**Your task**
Retype the passage on European imperialism word for word, starting with "- The Shift" and going on through "world trade system.".

**Text block**
- Introduction
In the initial stages of imperialism, Europeans went to
conquer new lands, to gain manufactured goods and raw
materials not available in Europe, or to win new converts to
Christianity. After industrialization, European imperialism
changed. Post-industrial imperialists sought raw materials
to feed the factories of the home country and new markets for
manufactured goods. Religious conversion was not much of a
factor.
Post-industrial imperialism also resulted in the creation of
true empires in Asia and Africa. No civilization was
sufficiently powerful to stave off European penetration. By
1850, the new imperialism produced a race to establish
empires abroad.
- The Shift to Land Empires in Asia
- Introduction
In the early stages of imperial advance, the great trading
companies sought to avoid involvement in political rivalries
in those civilizations brought into the world trade system.
Wars and the need to establish political administrations cut
into company profits. Inevitably, the local representatives
of the great merchant companies were drawn into regional
conflicts to protect trading rights or fortified commercial
centers, but company directors actively discouraged more
direct political intervention. With the slow communications
that existed prior to industrialization, however, local
commanders did conquer large regions and entire kingdoms in
the name of their companies. Thus land empires began even
prior to industrialization.

[Collected data entries]
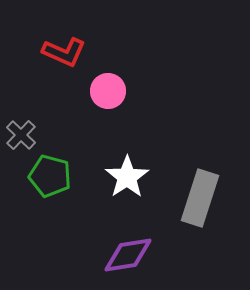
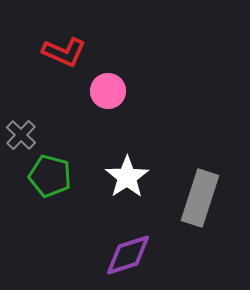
purple diamond: rotated 9 degrees counterclockwise
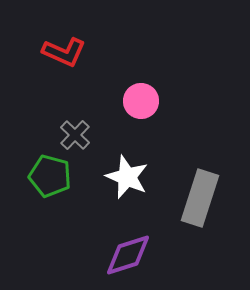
pink circle: moved 33 px right, 10 px down
gray cross: moved 54 px right
white star: rotated 15 degrees counterclockwise
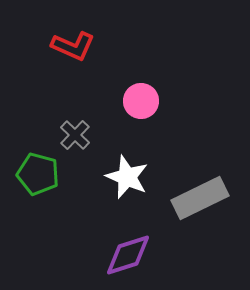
red L-shape: moved 9 px right, 6 px up
green pentagon: moved 12 px left, 2 px up
gray rectangle: rotated 46 degrees clockwise
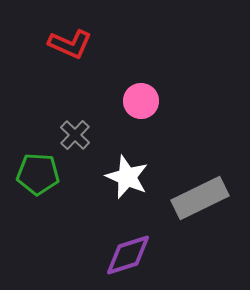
red L-shape: moved 3 px left, 2 px up
green pentagon: rotated 12 degrees counterclockwise
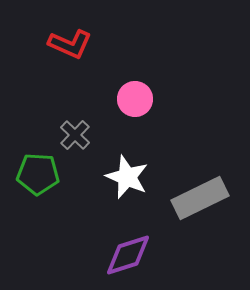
pink circle: moved 6 px left, 2 px up
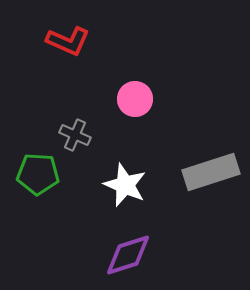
red L-shape: moved 2 px left, 3 px up
gray cross: rotated 20 degrees counterclockwise
white star: moved 2 px left, 8 px down
gray rectangle: moved 11 px right, 26 px up; rotated 8 degrees clockwise
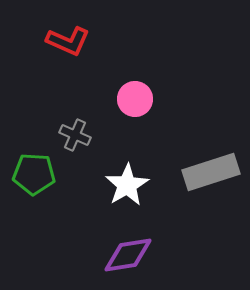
green pentagon: moved 4 px left
white star: moved 2 px right; rotated 18 degrees clockwise
purple diamond: rotated 9 degrees clockwise
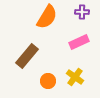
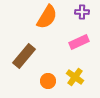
brown rectangle: moved 3 px left
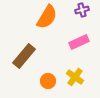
purple cross: moved 2 px up; rotated 16 degrees counterclockwise
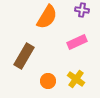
purple cross: rotated 24 degrees clockwise
pink rectangle: moved 2 px left
brown rectangle: rotated 10 degrees counterclockwise
yellow cross: moved 1 px right, 2 px down
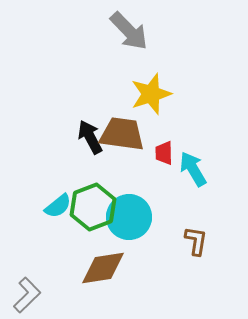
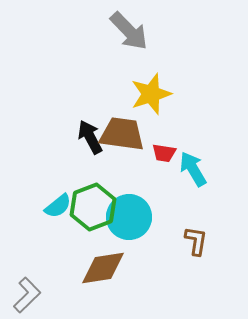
red trapezoid: rotated 80 degrees counterclockwise
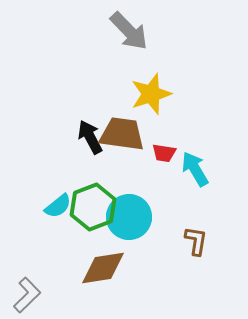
cyan arrow: moved 2 px right
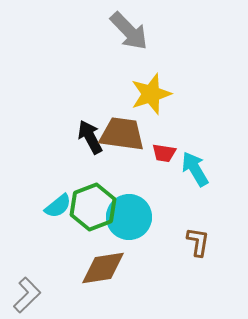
brown L-shape: moved 2 px right, 1 px down
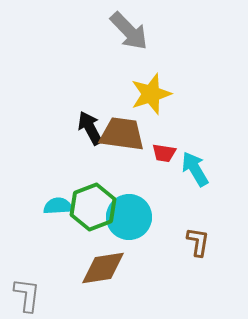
black arrow: moved 9 px up
cyan semicircle: rotated 144 degrees counterclockwise
gray L-shape: rotated 39 degrees counterclockwise
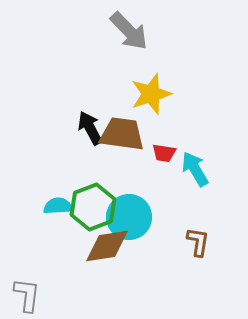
brown diamond: moved 4 px right, 22 px up
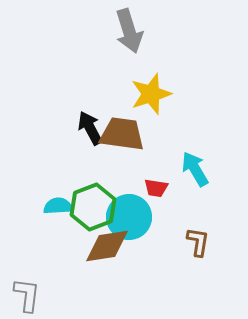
gray arrow: rotated 27 degrees clockwise
red trapezoid: moved 8 px left, 35 px down
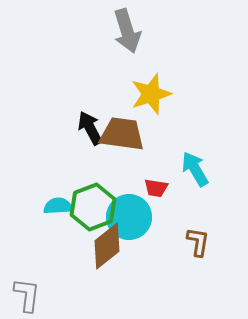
gray arrow: moved 2 px left
brown diamond: rotated 30 degrees counterclockwise
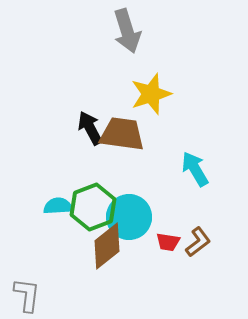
red trapezoid: moved 12 px right, 54 px down
brown L-shape: rotated 44 degrees clockwise
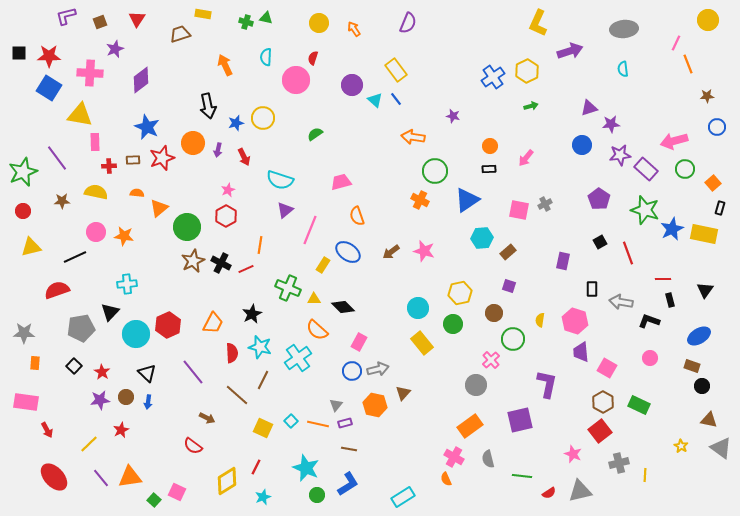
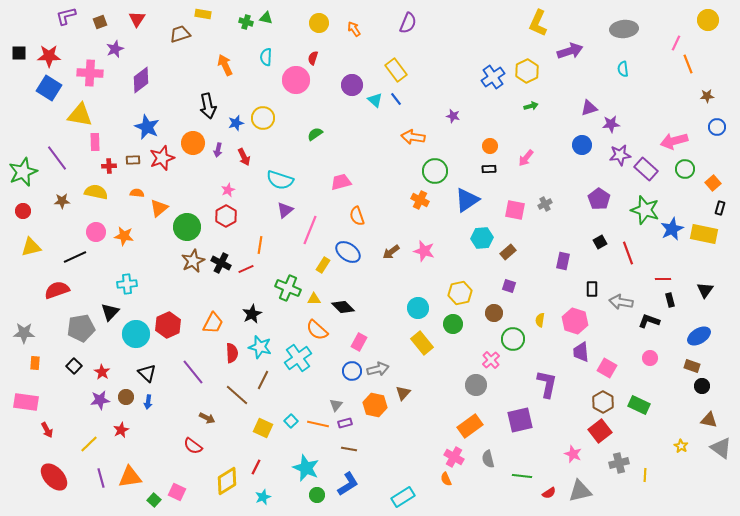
pink square at (519, 210): moved 4 px left
purple line at (101, 478): rotated 24 degrees clockwise
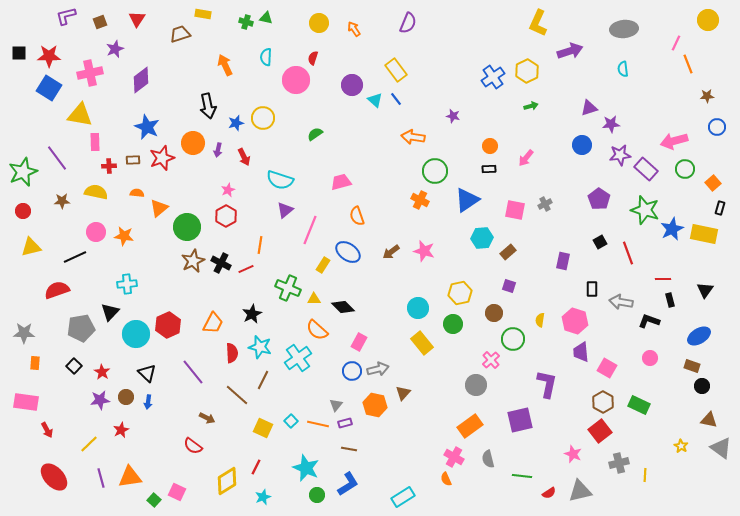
pink cross at (90, 73): rotated 15 degrees counterclockwise
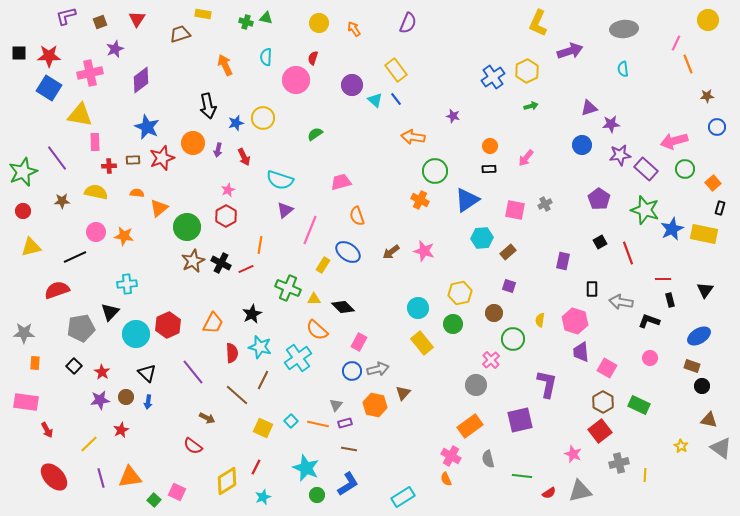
pink cross at (454, 457): moved 3 px left, 1 px up
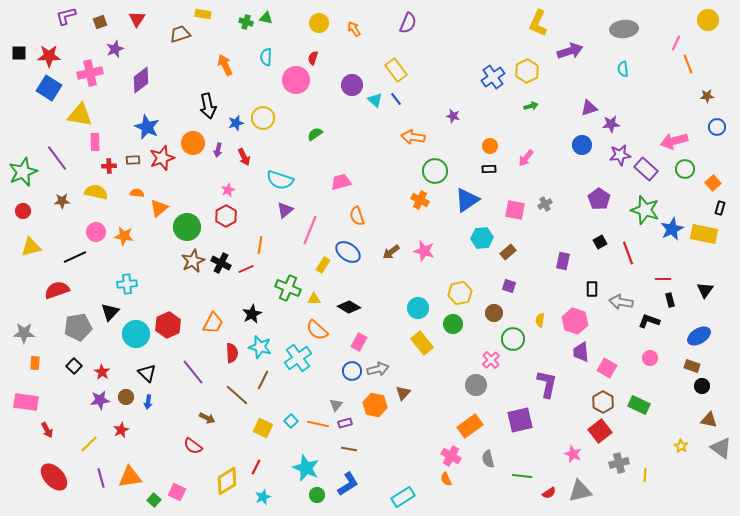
black diamond at (343, 307): moved 6 px right; rotated 15 degrees counterclockwise
gray pentagon at (81, 328): moved 3 px left, 1 px up
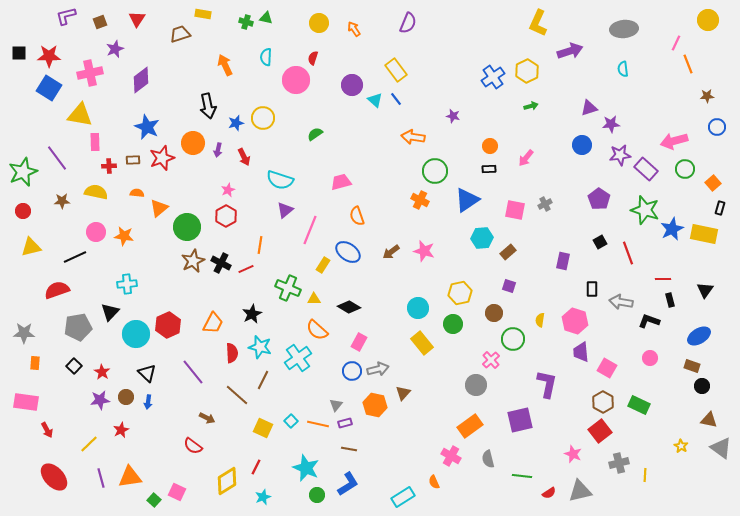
orange semicircle at (446, 479): moved 12 px left, 3 px down
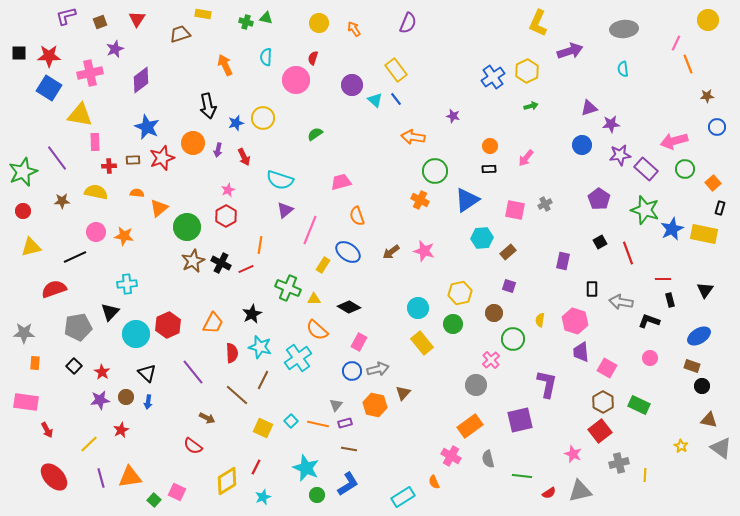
red semicircle at (57, 290): moved 3 px left, 1 px up
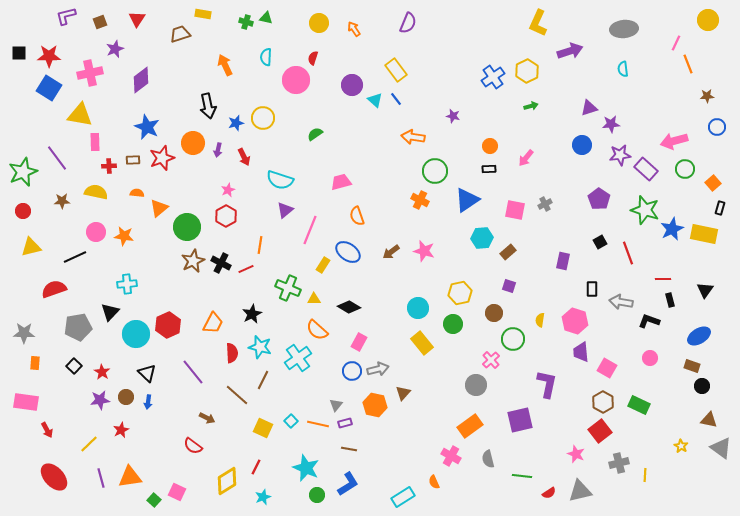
pink star at (573, 454): moved 3 px right
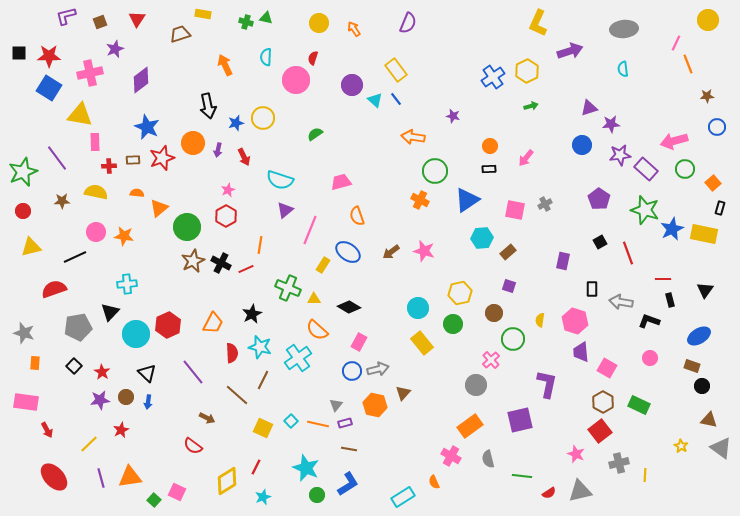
gray star at (24, 333): rotated 15 degrees clockwise
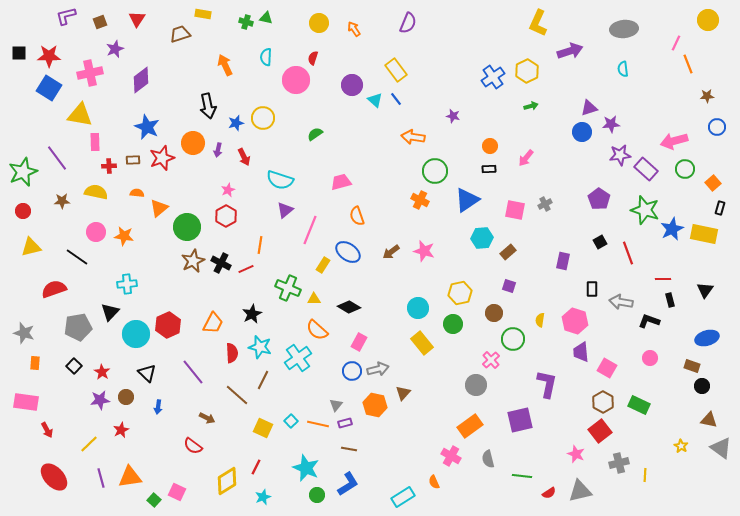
blue circle at (582, 145): moved 13 px up
black line at (75, 257): moved 2 px right; rotated 60 degrees clockwise
blue ellipse at (699, 336): moved 8 px right, 2 px down; rotated 15 degrees clockwise
blue arrow at (148, 402): moved 10 px right, 5 px down
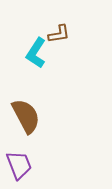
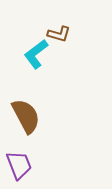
brown L-shape: rotated 25 degrees clockwise
cyan L-shape: moved 1 px down; rotated 20 degrees clockwise
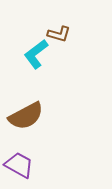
brown semicircle: rotated 90 degrees clockwise
purple trapezoid: rotated 40 degrees counterclockwise
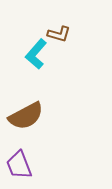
cyan L-shape: rotated 12 degrees counterclockwise
purple trapezoid: rotated 140 degrees counterclockwise
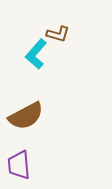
brown L-shape: moved 1 px left
purple trapezoid: rotated 16 degrees clockwise
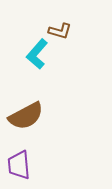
brown L-shape: moved 2 px right, 3 px up
cyan L-shape: moved 1 px right
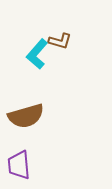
brown L-shape: moved 10 px down
brown semicircle: rotated 12 degrees clockwise
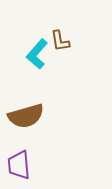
brown L-shape: rotated 65 degrees clockwise
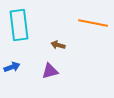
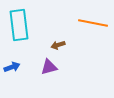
brown arrow: rotated 32 degrees counterclockwise
purple triangle: moved 1 px left, 4 px up
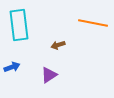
purple triangle: moved 8 px down; rotated 18 degrees counterclockwise
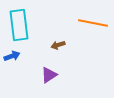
blue arrow: moved 11 px up
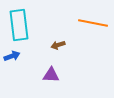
purple triangle: moved 2 px right; rotated 36 degrees clockwise
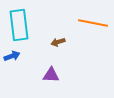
brown arrow: moved 3 px up
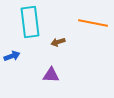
cyan rectangle: moved 11 px right, 3 px up
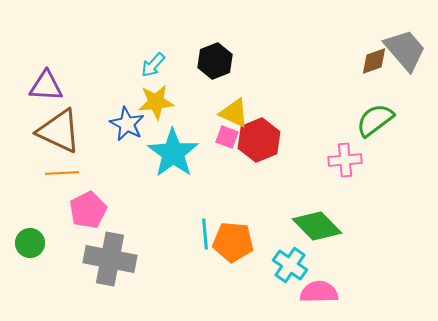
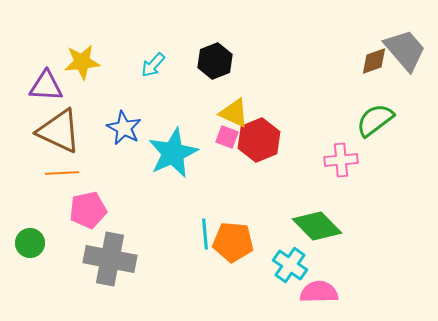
yellow star: moved 74 px left, 40 px up
blue star: moved 3 px left, 4 px down
cyan star: rotated 12 degrees clockwise
pink cross: moved 4 px left
pink pentagon: rotated 15 degrees clockwise
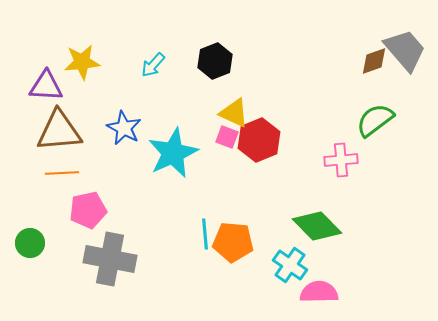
brown triangle: rotated 30 degrees counterclockwise
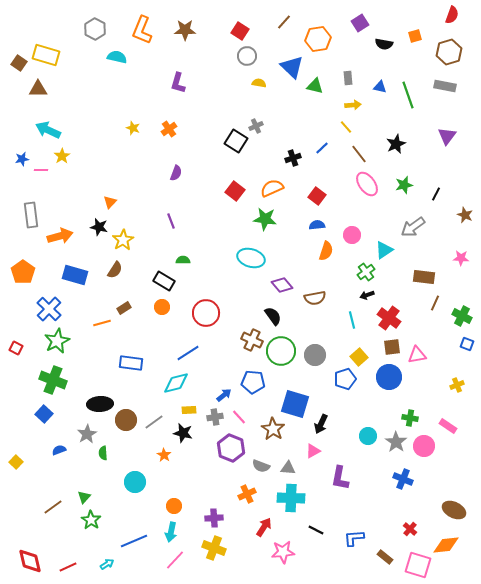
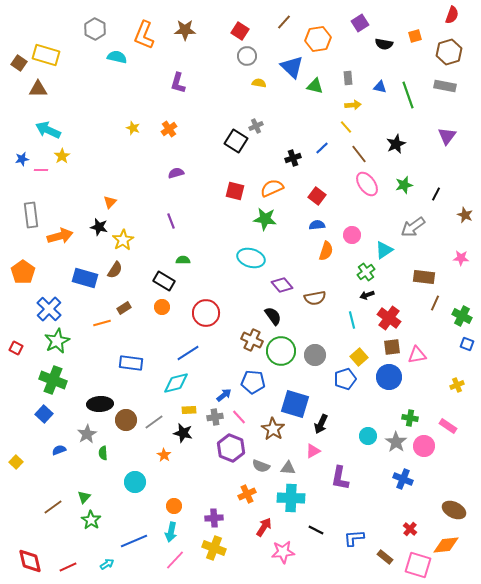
orange L-shape at (142, 30): moved 2 px right, 5 px down
purple semicircle at (176, 173): rotated 126 degrees counterclockwise
red square at (235, 191): rotated 24 degrees counterclockwise
blue rectangle at (75, 275): moved 10 px right, 3 px down
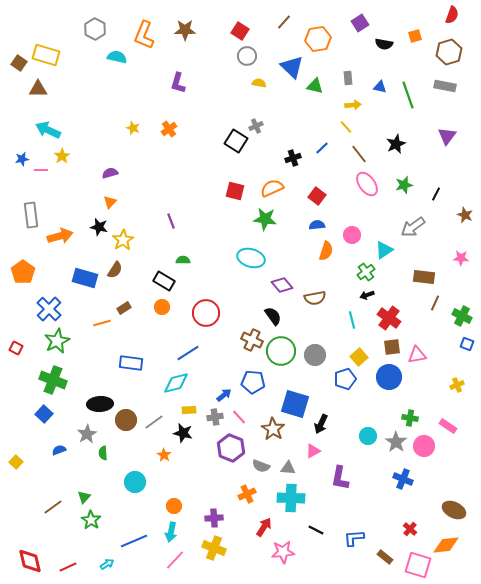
purple semicircle at (176, 173): moved 66 px left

**Completed task**
- The Shift to Land Empires in Asia
- Introduction
In the early stages of imperial advance, the great trading
companies sought to avoid involvement in political rivalries
in those civilizations brought into the world trade system.